Le convencí para ir a ver a un psiquiatra y le acompañé los primeros días. En la cita inicial, el doctor me preguntó sorprendido cómo había podido montarle en un avión y traerle a España en mitad de un brote psicótico. Le respondí que cuando su mente me enfrentaba con un precipicio, yo le hablaba al corazón.

Me cuesta compartir esto. Y me duele recordar. Pero más me duele tener que soportar que en este país se organicen conferencias y se publiquen libros que relacionen la homosexualidad con un trastorno con el que pretenden explicar el sufrimiento de muchos gays y lesbianas o la mayor tasa de suicidios entre adolescentes LGTB, y que afirma sin el menor rastro de vergüenza que la solución a todos nuestros problemas pasa por “convertirnos” en heterosexuales.

Mi amigo era gay y hasta donde sé, había tenido una infancia y una adolescencia destrozadas por el odio de su entorno y la incomprensión de su familia. Su mente era frágil, pero no más que la de cualquier heterosexual con un trastorno mental. En aquel momento hubo gente que intentó relacionar su condición afectiva y su condición mental; pero el único vínculo que vio el doctor que le trató estaba motivado por el entorno hostil en el que había crecido. Con algo de tiempo, el amor incondicional de sus amigos y la ayuda de su médico, se recuperó totalmente. Mi amigo sigue siendo homosexual. Y muy feliz. Su caso es un ejemplo extremo; pero no el único de amigos gays que han sido víctimas de un odio irracional que les ha llevado a terapia por depresión o intentos de suicidio.

Tarea:
Vuelve a escribir la parte del fragmento que empieza con las palabras "Le convencí para" y termina con "hablaba al corazón.", pero cambia "psiquiatra" por "especialista". Para resolver esto, básate solo en el fragmento.

Datos registrados:
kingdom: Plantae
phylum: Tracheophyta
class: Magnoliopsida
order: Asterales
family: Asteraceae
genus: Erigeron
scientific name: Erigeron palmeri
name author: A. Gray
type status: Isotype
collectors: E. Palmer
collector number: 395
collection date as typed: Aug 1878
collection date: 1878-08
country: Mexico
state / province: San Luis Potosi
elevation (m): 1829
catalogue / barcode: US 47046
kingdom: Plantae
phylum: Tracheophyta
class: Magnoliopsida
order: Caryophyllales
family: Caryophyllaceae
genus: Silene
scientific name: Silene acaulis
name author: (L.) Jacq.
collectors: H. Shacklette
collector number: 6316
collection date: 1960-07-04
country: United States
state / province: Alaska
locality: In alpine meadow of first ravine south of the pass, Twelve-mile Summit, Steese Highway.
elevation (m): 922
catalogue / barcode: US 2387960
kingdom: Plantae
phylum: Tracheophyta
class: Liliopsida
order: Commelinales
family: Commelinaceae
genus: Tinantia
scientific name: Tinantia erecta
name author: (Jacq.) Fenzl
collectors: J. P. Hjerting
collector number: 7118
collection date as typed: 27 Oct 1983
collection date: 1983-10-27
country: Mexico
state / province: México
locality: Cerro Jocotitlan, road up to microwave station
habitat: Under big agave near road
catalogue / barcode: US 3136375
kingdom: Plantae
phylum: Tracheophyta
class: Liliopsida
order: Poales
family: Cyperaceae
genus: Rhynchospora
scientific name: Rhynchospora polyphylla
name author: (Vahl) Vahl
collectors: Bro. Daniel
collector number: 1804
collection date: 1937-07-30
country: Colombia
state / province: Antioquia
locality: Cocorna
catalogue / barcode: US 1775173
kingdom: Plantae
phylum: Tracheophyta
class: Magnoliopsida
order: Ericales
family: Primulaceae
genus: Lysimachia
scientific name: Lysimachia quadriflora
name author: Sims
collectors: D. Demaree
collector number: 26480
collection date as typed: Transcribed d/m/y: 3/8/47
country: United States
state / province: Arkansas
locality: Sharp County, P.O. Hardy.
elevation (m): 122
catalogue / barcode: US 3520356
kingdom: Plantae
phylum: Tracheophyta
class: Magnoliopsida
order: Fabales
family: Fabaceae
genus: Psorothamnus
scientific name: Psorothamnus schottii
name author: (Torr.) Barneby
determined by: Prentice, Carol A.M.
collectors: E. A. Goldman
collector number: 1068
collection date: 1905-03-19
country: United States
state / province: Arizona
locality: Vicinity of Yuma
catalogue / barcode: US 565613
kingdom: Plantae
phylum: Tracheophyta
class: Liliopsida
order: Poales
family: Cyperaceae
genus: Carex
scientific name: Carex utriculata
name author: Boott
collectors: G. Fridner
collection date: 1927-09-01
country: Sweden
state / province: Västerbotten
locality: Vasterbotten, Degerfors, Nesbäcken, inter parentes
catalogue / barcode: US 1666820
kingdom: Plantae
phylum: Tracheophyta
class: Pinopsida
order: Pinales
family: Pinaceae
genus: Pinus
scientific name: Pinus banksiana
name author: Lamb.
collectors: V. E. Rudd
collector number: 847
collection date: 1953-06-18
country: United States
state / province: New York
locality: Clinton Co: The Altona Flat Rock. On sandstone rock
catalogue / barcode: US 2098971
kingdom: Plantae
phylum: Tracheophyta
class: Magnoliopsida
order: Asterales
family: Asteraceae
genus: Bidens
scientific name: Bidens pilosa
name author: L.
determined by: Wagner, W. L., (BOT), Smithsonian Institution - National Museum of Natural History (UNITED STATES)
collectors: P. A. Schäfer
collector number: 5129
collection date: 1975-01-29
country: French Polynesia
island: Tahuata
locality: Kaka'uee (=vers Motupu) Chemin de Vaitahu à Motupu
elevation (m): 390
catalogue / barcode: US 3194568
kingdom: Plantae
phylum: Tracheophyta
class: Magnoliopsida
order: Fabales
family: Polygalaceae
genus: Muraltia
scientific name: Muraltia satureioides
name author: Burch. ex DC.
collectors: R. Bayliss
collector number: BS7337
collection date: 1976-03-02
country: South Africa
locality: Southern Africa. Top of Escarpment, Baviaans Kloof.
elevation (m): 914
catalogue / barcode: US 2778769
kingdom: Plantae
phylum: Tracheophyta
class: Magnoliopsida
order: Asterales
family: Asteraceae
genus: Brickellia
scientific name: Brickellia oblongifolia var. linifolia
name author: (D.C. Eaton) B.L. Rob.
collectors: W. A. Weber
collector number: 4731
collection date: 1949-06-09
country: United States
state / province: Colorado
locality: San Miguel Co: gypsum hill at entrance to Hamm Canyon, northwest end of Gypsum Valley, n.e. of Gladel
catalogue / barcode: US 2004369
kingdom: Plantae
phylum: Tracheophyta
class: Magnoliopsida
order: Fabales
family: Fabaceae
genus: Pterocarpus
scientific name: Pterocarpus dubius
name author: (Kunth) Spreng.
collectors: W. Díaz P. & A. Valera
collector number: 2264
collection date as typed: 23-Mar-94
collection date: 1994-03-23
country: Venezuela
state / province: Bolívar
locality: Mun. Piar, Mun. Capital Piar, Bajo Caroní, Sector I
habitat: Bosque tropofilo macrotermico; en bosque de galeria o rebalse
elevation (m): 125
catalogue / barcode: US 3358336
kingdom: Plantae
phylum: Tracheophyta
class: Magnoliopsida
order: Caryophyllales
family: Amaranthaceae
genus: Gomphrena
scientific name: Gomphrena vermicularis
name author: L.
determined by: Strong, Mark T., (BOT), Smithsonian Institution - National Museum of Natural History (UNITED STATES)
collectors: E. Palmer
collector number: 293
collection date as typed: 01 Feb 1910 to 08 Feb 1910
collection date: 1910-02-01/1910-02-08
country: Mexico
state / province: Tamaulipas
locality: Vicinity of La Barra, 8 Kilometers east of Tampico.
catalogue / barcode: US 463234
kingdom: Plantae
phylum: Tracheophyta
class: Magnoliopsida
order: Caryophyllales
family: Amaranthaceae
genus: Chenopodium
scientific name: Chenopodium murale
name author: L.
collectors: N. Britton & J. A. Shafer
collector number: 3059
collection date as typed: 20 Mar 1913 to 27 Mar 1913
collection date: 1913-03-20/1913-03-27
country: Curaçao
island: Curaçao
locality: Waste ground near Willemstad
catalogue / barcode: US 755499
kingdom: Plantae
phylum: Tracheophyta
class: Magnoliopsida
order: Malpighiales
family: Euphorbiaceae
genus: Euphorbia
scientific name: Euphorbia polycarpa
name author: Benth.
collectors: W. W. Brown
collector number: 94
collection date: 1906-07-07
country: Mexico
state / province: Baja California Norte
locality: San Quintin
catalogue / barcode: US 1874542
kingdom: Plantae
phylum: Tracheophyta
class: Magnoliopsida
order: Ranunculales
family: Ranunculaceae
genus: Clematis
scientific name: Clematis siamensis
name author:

Respuesta:
Le convencí para ir a ver a un especialista y le acompañé los primeros días. En la cita inicial, el doctor me preguntó sorprendido cómo había podido montarle en un avión y traerle a España en mitad de un brote psicótico. Le respondí que cuando su mente me enfrentaba con un precipicio, yo le hablaba al corazón.